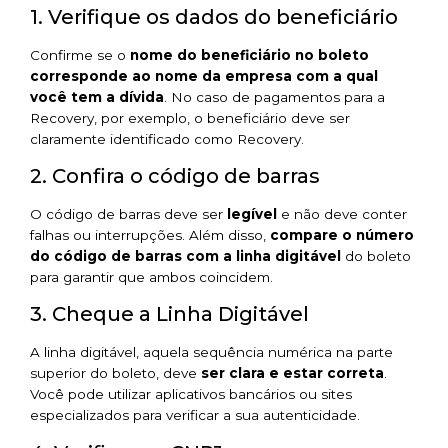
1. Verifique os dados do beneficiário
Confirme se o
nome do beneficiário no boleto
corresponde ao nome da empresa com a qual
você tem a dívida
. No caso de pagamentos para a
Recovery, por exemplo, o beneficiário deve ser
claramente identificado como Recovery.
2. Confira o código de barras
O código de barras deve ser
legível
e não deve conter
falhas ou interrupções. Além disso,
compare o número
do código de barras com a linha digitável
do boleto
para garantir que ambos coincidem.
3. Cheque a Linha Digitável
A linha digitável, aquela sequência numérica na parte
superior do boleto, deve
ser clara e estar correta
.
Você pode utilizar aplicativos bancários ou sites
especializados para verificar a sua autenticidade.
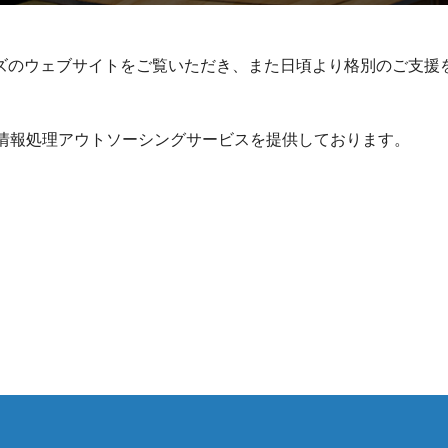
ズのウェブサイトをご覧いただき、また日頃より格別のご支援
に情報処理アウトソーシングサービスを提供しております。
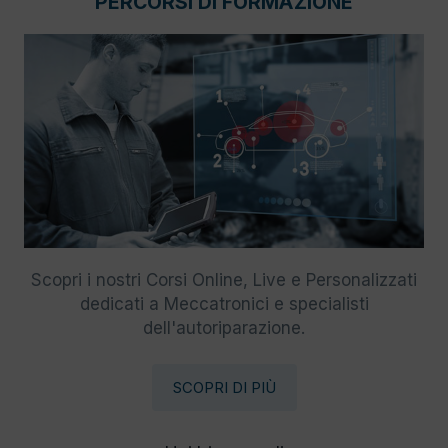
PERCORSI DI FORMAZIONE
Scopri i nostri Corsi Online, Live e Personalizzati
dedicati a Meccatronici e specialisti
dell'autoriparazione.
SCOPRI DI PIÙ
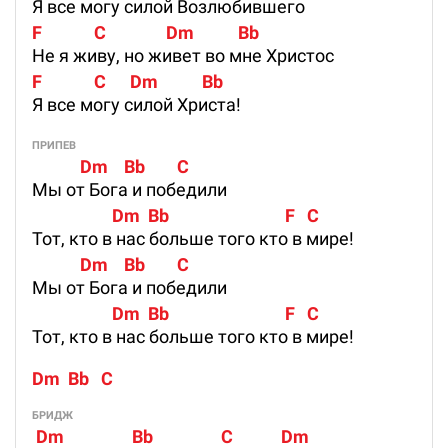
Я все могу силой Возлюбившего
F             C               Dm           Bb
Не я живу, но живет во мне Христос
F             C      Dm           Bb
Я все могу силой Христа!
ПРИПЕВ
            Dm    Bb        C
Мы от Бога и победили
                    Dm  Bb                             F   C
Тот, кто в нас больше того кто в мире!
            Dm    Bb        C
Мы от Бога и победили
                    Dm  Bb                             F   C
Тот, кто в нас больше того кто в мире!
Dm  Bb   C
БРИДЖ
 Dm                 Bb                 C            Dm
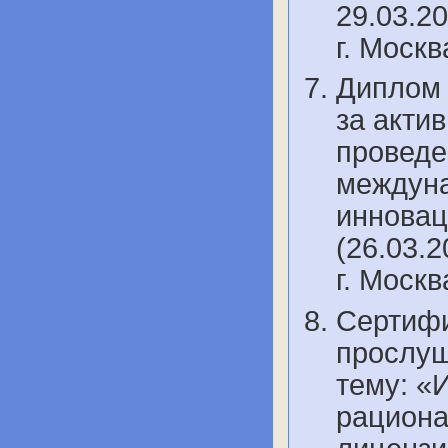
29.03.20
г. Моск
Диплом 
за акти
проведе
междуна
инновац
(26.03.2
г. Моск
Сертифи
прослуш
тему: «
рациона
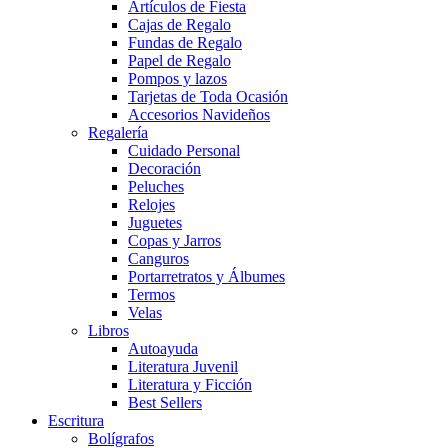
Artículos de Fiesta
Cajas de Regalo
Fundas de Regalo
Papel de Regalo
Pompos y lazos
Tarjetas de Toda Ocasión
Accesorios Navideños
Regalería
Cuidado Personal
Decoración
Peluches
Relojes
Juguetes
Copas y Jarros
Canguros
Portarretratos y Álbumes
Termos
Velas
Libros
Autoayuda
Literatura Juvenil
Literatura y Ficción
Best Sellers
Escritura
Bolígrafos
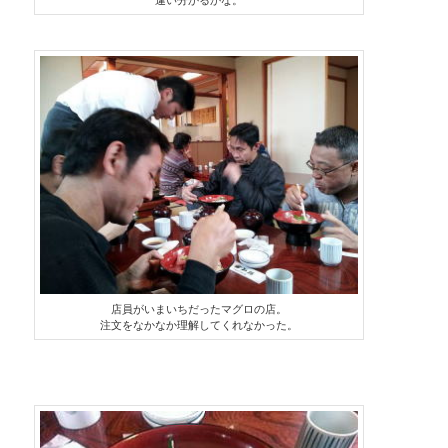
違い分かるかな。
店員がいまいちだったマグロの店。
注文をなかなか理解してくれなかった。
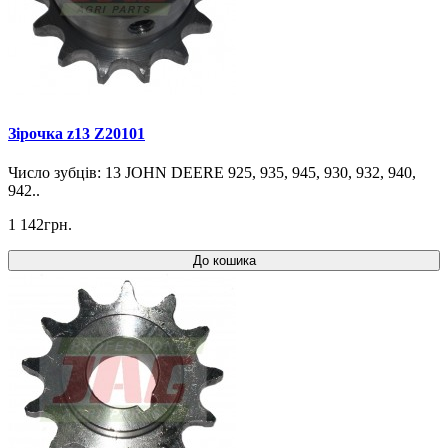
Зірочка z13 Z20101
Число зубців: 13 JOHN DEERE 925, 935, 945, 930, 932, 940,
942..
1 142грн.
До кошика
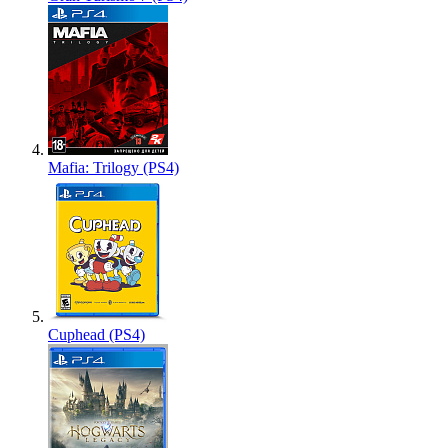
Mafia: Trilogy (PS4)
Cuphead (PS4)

**What you are asked to do:** Exact reproduction of the entries above is what's needed; images stay out.

**Written answer:**
1. Verifique os dados do beneficiário
Confirme se o
nome do beneficiário no boleto
corresponde ao nome da empresa com a qual
você tem a dívida
. No caso de pagamentos para a
Recovery, por exemplo, o beneficiário deve ser
claramente identificado como Recovery.
2. Confira o código de barras
O código de barras deve ser
legível
e não deve conter
falhas ou interrupções. Além disso,
compare o número
do código de barras com a linha digitável
do boleto
para garantir que ambos coincidem.
3. Cheque a Linha Digitável
A linha digitável, aquela sequência numérica na parte
superior do boleto, deve
ser clara e estar correta
.
Você pode utilizar aplicativos bancários ou sites
especializados para verificar a sua autenticidade.
ズのウェブサイトをご覧いただき、また日頃より格別のご支援
に情報処理アウトソーシングサービスを提供しております。
PERCORSI DI FORMAZIONE
Scopri i nostri Corsi Online, Live e Personalizzati
dedicati a Meccatronici e specialisti
dell'autoriparazione.
SCOPRI DI PIÙ
Я все могу силой Возлюбившего
F             C               Dm           Bb
Не я живу, но живет во мне Христос
F             C      Dm           Bb
Я все могу силой Христа!
ПРИПЕВ
            Dm    Bb        C
Мы от Бога и победили
                    Dm  Bb                             F   C
Тот, кто в нас больше того кто в мире!
            Dm    Bb        C
Мы от Бога и победили
                    Dm  Bb                             F   C
Тот, кто в нас больше того кто в мире!
Dm  Bb   C
БРИДЖ
 Dm                 Bb                 C            Dm
29.03.20
г. Моск
Диплом 
за акти
проведе
междуна
инновац
(26.03.2
г. Моск
Сертифи
прослуш
тему: «
рациона
Artículos de Fiesta
Cajas de Regalo
Fundas de Regalo
Papel de Regalo
Pompos y lazos
Tarjetas de Toda Ocasión
Accesorios Navideños
Regalería
Cuidado Personal
Decoración
Peluches
Relojes
Juguetes
Copas y Jarros
Canguros
Portarretratos y Álbumes
Termos
Velas
Libros
Autoayuda
Literatura Juvenil
Literatura y Ficción
Best Sellers
Escritura
Bolígrafos
違い分かるかな。
店員がいまいちだったマグロの店。
注文をなかなか理解してくれなかった。
Зірочка z13 Z20101
Число зубців: 13 JOHN DEERE 925, 935, 945, 930, 932, 940,
942..
1 142грн.
До кошика
Mafia: Trilogy (PS4)
Cuphead (PS4)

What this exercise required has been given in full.